Women and Writing in France, 1500-1800

150B :  Women in French Literature
Fall 2023
Class No: 31013
4104 Dwinelle Hall
TTh
Susan Maslan
11:00 AM - 12:29 PM

“Dans ses meubles, dût-elle en avoir l’ennui, / Il ne faut écritoire, encre, papier, ni plume./ Le mari doit dans les bonnes coutumes, écrire tout ce qui s’écrit chez lui.”  Molière, L’École des femmes 

This course will explore the relation between women and writing from the sixteenth through the end of the eighteenth centuries in France.  We will study women writers, but we will also explore discourses about women and writing.  We will read forms of writing traditionally associated with women—such as letter writing—that may not typically be included in the category of “writing” as well as novels, plays, and poems.  We will seek to understand what writing meant to women: how it helped them form their own identities, explore and construct the self, and to participate beyond the domestic sphere.  And we will study how the broader culture thought about women and writing: was writing transgressive or dangerous?  Was it ridiculous? Was it a mode of creating and affirming community?
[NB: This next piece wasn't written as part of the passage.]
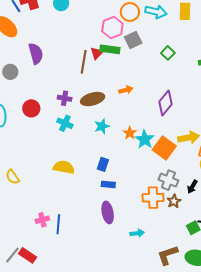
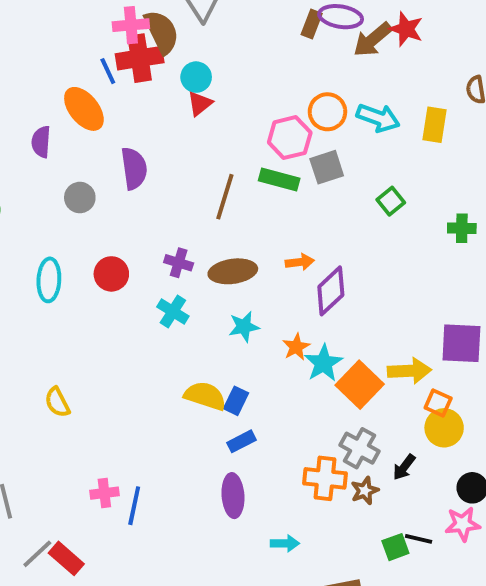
red triangle: (97, 53) -> (200, 103), moved
purple diamond: (165, 103) -> (331, 291), moved
yellow semicircle: (64, 167) -> (205, 396), moved
blue rectangle: (108, 184) -> (242, 441), turned -40

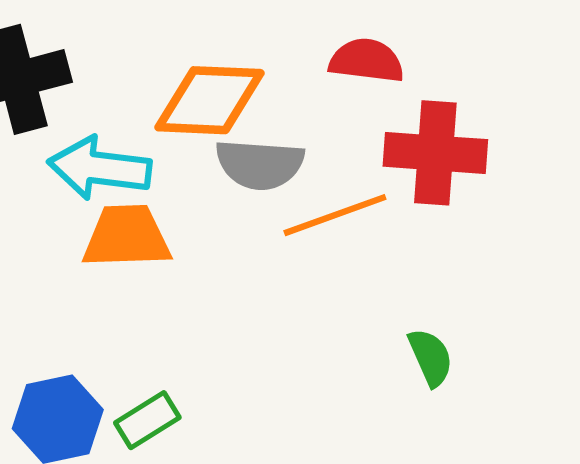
Why were women readers and writers sometimes depicted as either sexual predators or, equally dangerous, distinctly uninterested in men?  Recent critics have brought much early modern women’s writing back into the center of literary and scholarly discussion, but some scholars resist the notion that women made a significant contribution to the world of letters: one scholar has gone so far as to argue—ingeniously—that the great poet Louise Labé didn’t really exist.  She was, on this account, a mere “paper creature" invented by male poets!  In addition to these topics, we will explore the material life of writing: paper, ink, pens, envelopes, desks, etc.

REQUIRED TEXTS: Marguerite de Navarre, "L’Heptaméron"; Louise Labé, "Sonnets"; Lafayette, "La Princesse de Cleves"; Molière, "Les Femmes savantes"; Riccoboni, Charrière, Lettres de Mistress Henley; "Ernestine"; Laclos, "Les Liaisons dangereuses" (extrait); Stael, "De la litterature."